**Entries supplied:**
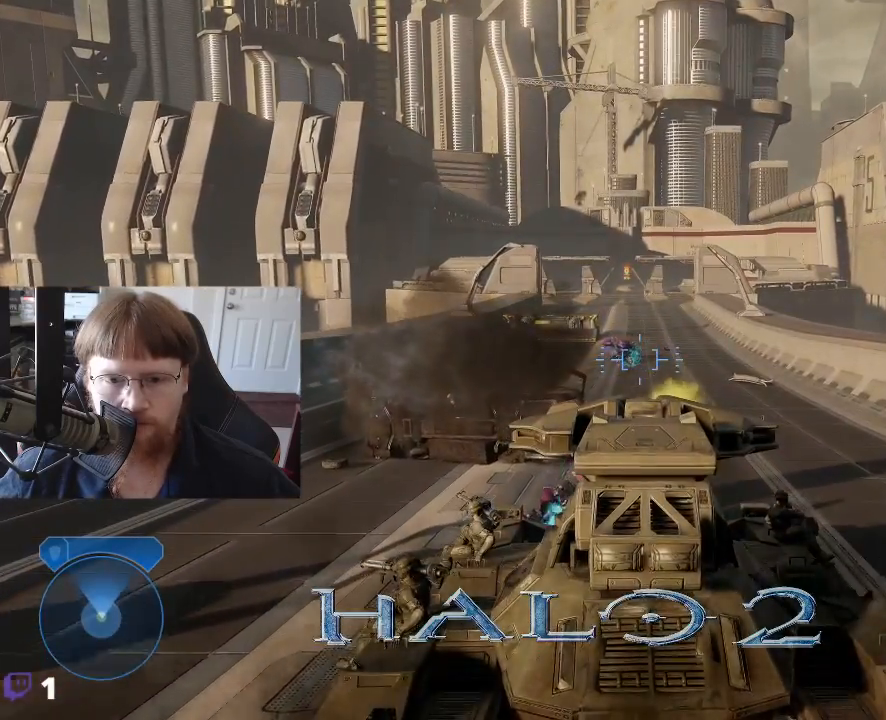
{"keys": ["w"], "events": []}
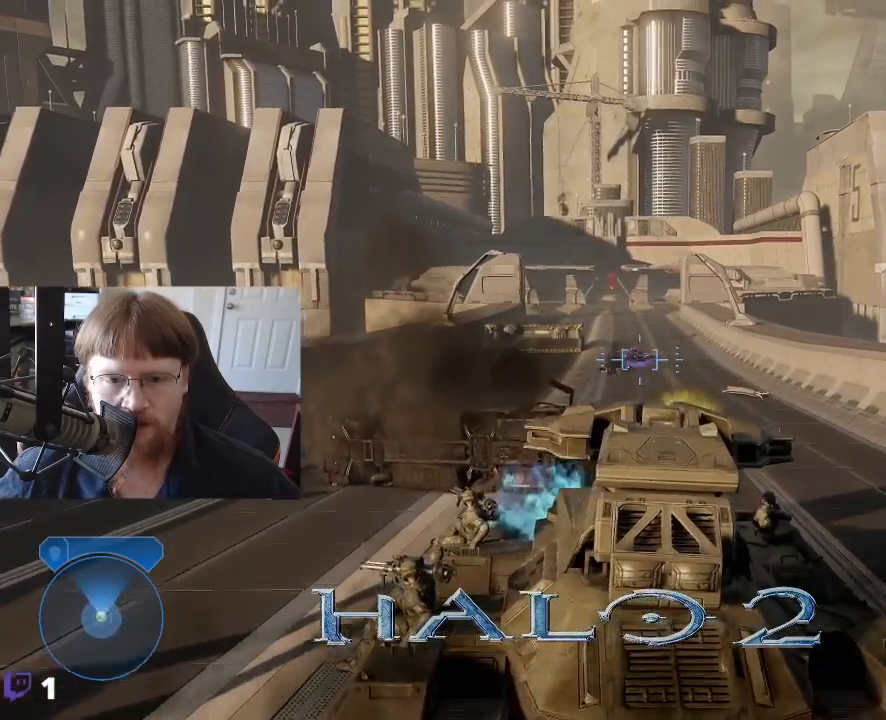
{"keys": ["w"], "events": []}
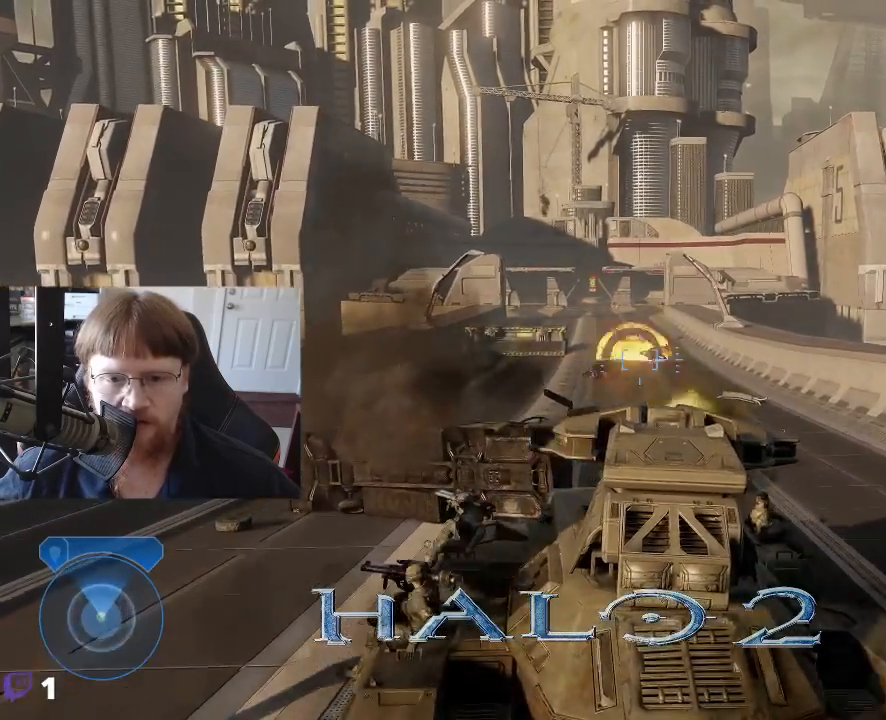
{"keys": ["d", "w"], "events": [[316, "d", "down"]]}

* * *

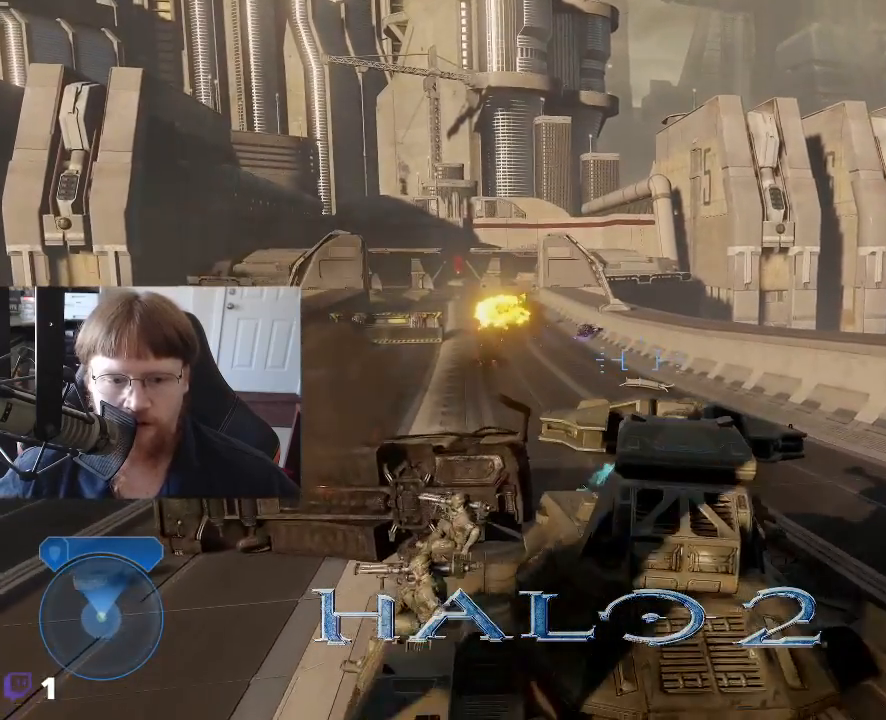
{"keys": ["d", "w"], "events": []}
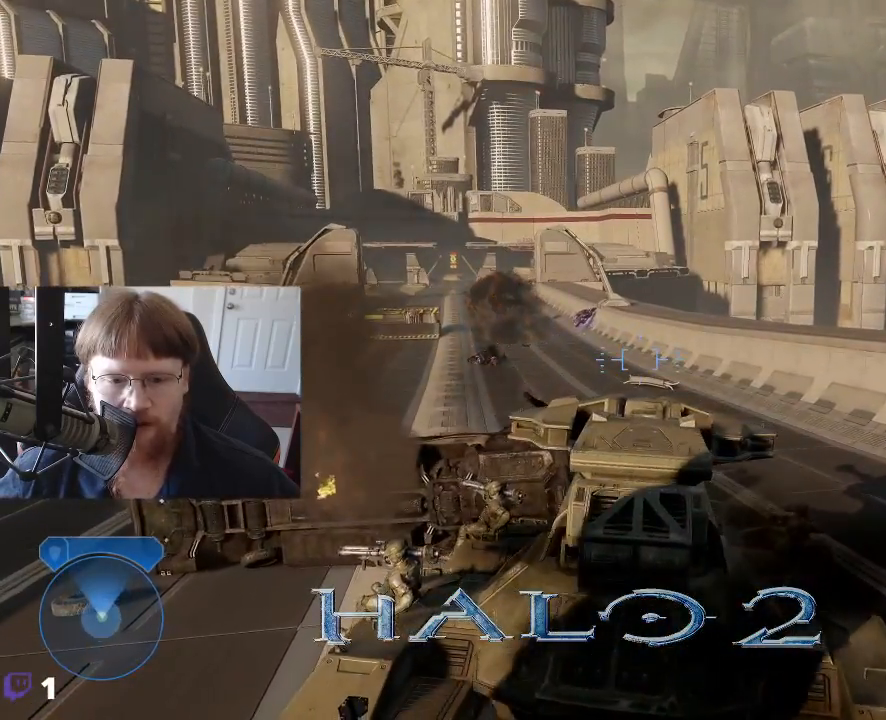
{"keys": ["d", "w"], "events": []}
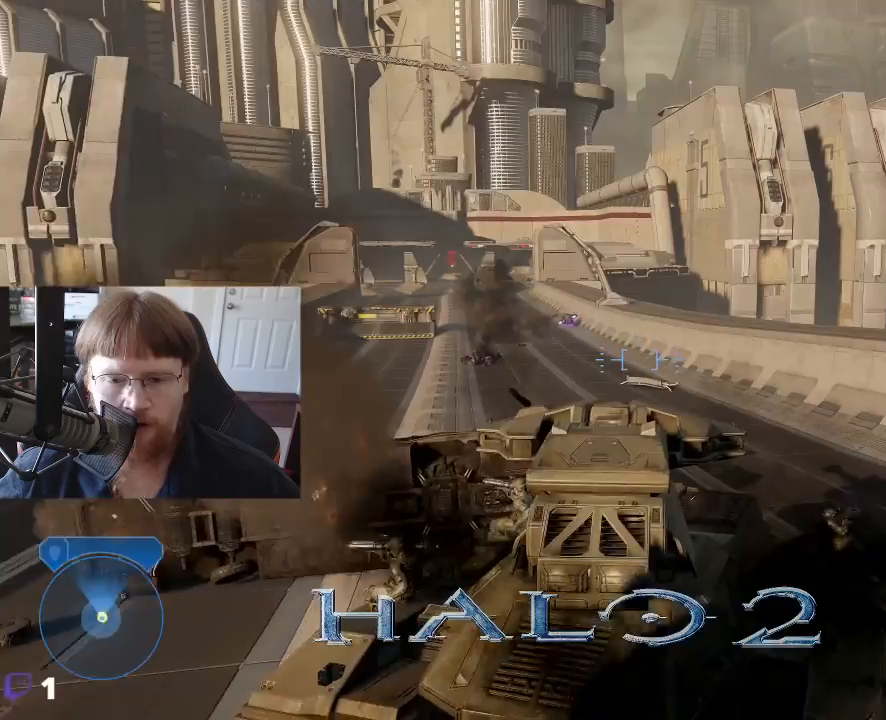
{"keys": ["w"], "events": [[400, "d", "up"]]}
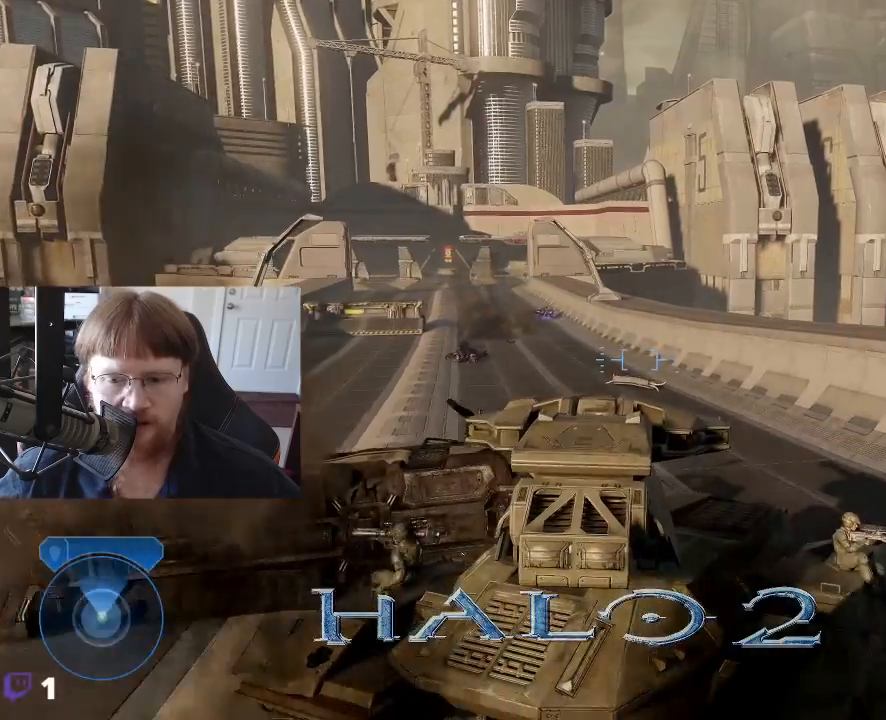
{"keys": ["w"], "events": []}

--

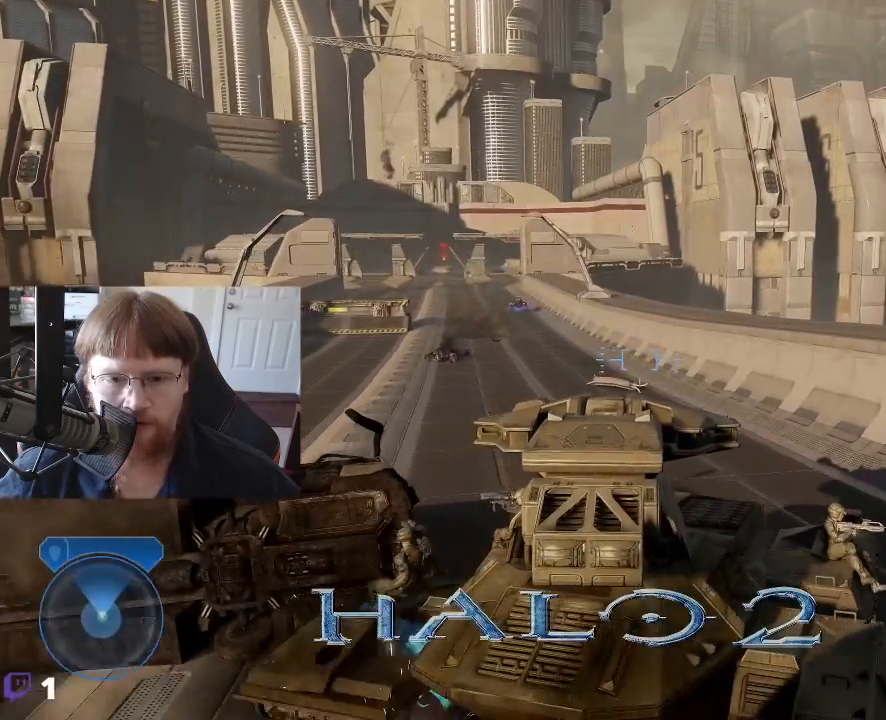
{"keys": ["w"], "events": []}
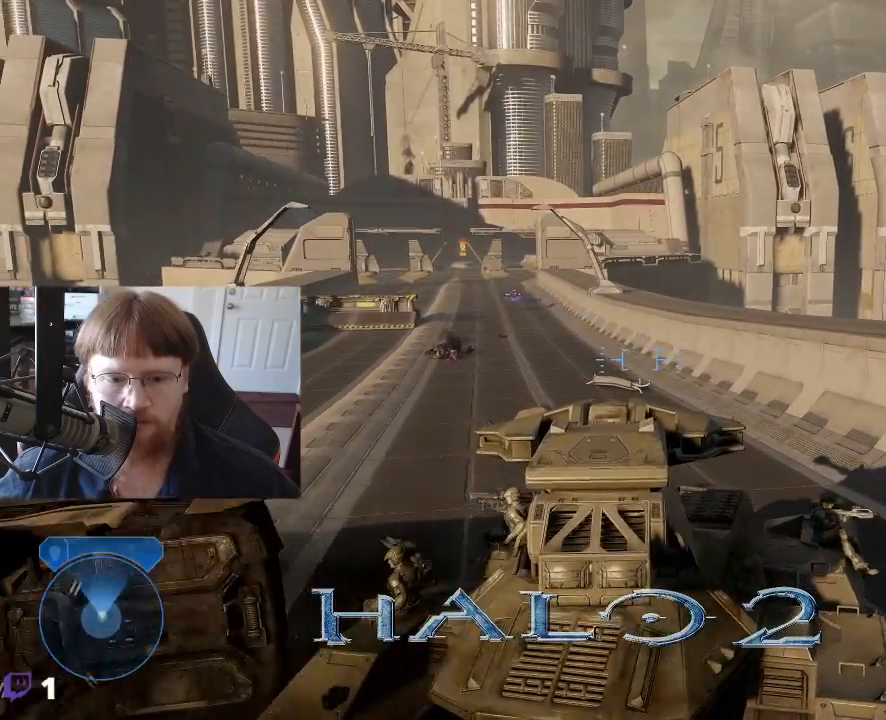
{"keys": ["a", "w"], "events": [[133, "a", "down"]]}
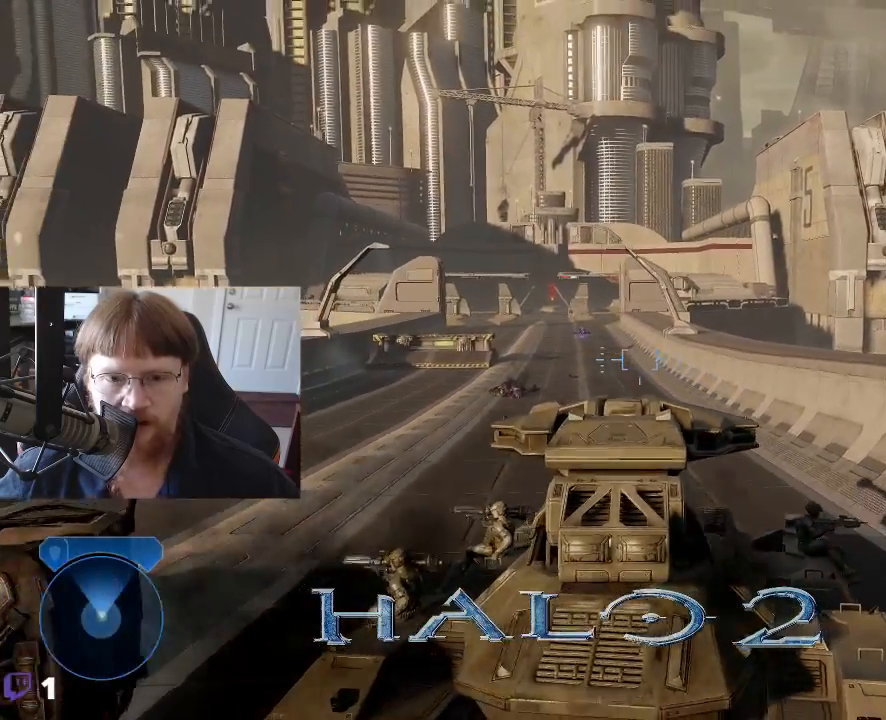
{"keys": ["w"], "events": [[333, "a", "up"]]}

**Exercise brief:**
All lines above that include the word "down" must be copied into the answer.

**Your solution:**
{"keys": ["d", "w"], "events": [[316, "d", "down"]]}
{"keys": ["a", "w"], "events": [[133, "a", "down"]]}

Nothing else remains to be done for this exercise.